When John Carmack, John Romero, and Dave Taylor created ‘Doom‘ in 1993 for DOS, they probably never imagined that just twenty years later someone would manage to put the code on a printer’s screen and make it playable. At the time, the video went viral, but there was still one question left to answer: Why would someone do something like this? And the answer is an incredible journey through internet security.
Canon is doomed
The protagonist of this story is Michael Jordon (no, he doesn’t play basketball), an online security expert convinced that the Canon Pixma printers, which the company had just released and were permanently connected to the internet, were extremely easy to hack. With that ease, anyone could obtain classified information, unique documents, or launch a virus that would spread throughout the office.

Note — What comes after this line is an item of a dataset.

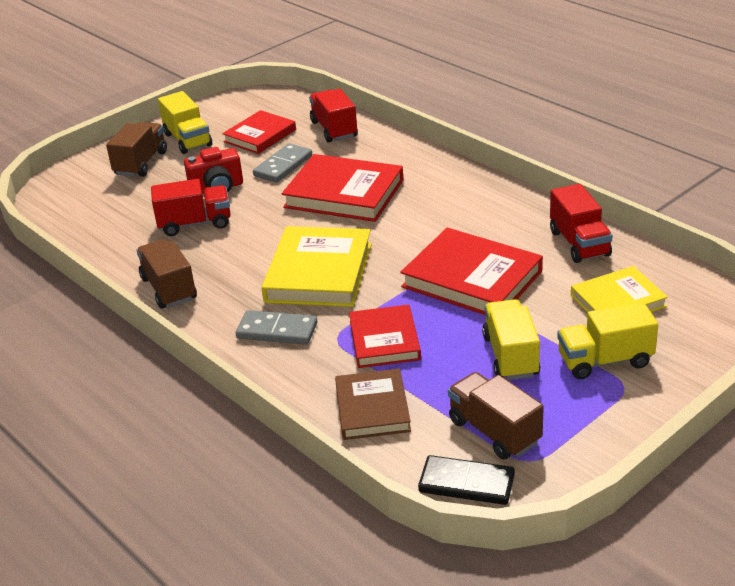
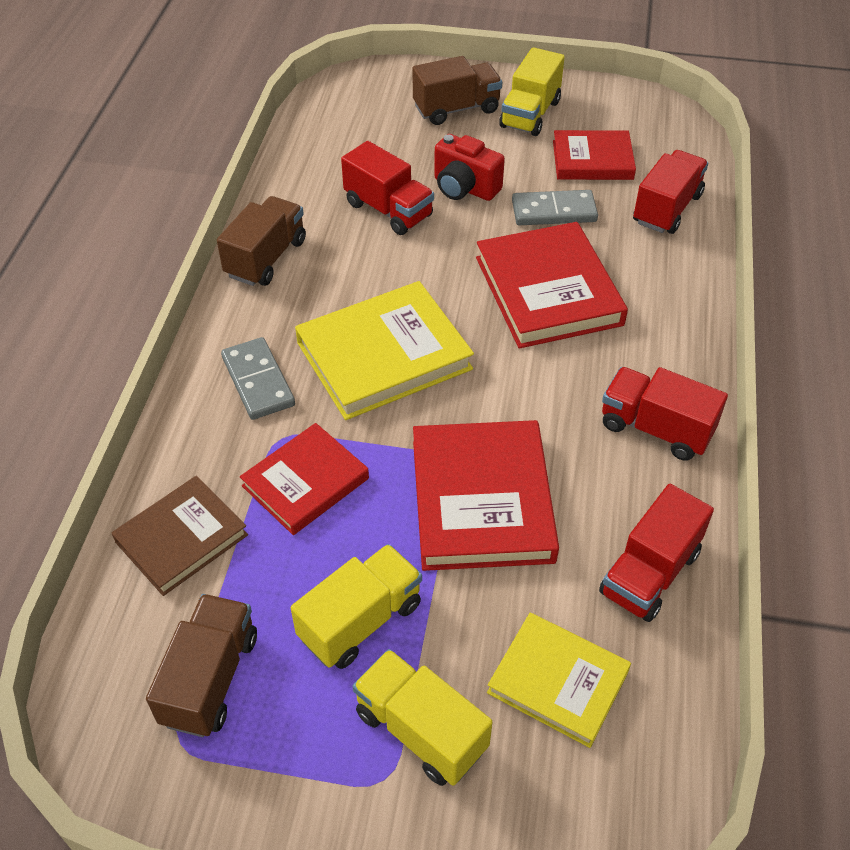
camera: 50 degrees right, 15 degrees up
black domino [418,455,515,505] -> none
none -> red truck [602,367,728,461]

Or, as Jordon did, play ‘Doom’ on a tiny screen. You see, the Pixma has a small screen that allows for basic user interactions, such as checking if it’s functioning correctly, displaying ink levels, and so on. A basic hacker could take control and continuously print test pages, eating up part of your office supply budget—or they could go further.
Indeed, Canon’s firmware updates had a tremendous security flaw. They occasionally happened, even if no one cared, and were sent automatically over the Internet, changing the proxy and DNS settings. Since they didn’t require any password or username, it was eventually possible to hack their basic encryption system and force the printer to download whatever one wanted.
Even if it’s not connected to the Internet, it was terribly easy to get into the system and expose a company’s secrets. Or, as Jordon did, install ‘Doom’. The good part is that, after the video went viral, embarrassed Canon improved the security of their printers. Carmack probably didn’t imagine this either. The future is absolutely terrifying.